Biomass comprises the organic matters of all the living organisms in an ecosystem. the interrelationship amongst the different rungs of the biomass pyramid determines the ecosystem of that place.

FAQ (Frequently Asked Questions)

Q. 1. How Would you Define Biomass?

A. 1. Biomass is defined as the total amount of living material present in an ecosystem at a given period. It can consider all the organic matters of an ecosystem, or can only consider the living tissues. As a result, it sometimes does not consider the bones, teeth, and horns of the organisms.

Q. 2. What are the Parts of Biomass?

A. 2. The parts of the biomass of any ecosystem comprise of the producers, consumers, and the decomposers. The producers produce their own food with the help of natural energy sources.  The consumers feed on the producers and other consumers. The decomposers feed on the dead and decaying organic materials obtained from the producers and the consumers.

Q. 3. What is the Role of the Producer in the Biomass?

A. 3. The producers play a pivotal role in any ecosystem. They produce their own food and serve as food for primary consumers. Plants and trees comprise the majority of producers in any ecosystem.
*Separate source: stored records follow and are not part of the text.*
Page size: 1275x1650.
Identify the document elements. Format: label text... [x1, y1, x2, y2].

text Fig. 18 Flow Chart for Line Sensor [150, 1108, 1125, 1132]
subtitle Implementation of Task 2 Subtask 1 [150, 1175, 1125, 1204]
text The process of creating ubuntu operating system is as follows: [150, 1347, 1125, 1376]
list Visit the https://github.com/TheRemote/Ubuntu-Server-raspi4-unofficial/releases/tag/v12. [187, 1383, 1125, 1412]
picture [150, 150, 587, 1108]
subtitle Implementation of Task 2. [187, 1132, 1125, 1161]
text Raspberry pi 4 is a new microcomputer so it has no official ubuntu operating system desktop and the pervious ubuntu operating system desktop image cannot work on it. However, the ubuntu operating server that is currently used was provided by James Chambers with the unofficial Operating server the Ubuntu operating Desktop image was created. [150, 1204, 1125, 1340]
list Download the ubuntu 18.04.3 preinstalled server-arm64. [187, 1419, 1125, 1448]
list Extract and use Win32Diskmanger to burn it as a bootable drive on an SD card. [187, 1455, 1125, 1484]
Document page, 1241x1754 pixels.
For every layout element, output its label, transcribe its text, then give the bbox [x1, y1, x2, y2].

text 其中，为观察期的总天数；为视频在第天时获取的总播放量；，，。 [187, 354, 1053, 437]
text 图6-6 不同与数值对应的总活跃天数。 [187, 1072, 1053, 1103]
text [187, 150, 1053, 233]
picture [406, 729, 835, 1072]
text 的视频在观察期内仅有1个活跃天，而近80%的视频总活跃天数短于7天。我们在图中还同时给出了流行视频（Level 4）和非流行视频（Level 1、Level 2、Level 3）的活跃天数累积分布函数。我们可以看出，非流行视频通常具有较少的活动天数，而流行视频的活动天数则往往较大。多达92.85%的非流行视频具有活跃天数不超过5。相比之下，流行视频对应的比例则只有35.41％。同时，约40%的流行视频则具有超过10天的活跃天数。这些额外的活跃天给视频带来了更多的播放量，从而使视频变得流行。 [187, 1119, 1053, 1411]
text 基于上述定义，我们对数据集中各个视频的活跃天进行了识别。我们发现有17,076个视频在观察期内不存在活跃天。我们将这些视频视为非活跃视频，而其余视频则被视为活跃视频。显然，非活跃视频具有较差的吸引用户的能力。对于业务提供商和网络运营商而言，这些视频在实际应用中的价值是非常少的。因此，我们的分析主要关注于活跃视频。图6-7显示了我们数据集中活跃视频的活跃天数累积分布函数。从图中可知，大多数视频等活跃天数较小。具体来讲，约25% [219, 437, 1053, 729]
They not only serve as the primary carbon source for other organisms but also play important roles in the control of weather conditions as well. Once they die, their organic matters are decomposed by the decomposers, which serves as an excellent nutrient for other plants.

Q. 4. What is the Role of the Consumer in the Biomass?

A. 4. The consumers form the second rung of any ecosystem pyramid. The consumers cannot produce their own food and feed on the producers and other consumers. Depending on their food habits, consumers can be categorized as primary consumers (who feed on the producers), secondary consumers (who feed on the primary consumers), tertiary consumers (who feed on the secondary consumers), and so on. By feeding on the organisms of the previous rungs, these consumers help to keep a check on their population, thus keeping the balance of the ecosystem intact.

Q. 5. What is a Pyramid of Biomass?

A. 5. The pyramid of biomass is a pictorial representation of the total biomass of each part of the ecosystem, stacked in the form of a pyramid. It starts with the producers forming the lowest rung, with the successive consumers forming the upper rungs of the pyramid. The biomass of each part determines the size of the rung. For this reason, a terrestrial ecosystem forms an upright pyramid, with the producers contributing the most to the total biomass of the ecosystem, while the apex predators are contributing the least. An inverted pyramid is observed in the ocean ecosystem, since the producers, the phytoplanktons contribute less to the biomass than the zooplankton, the primary consumers.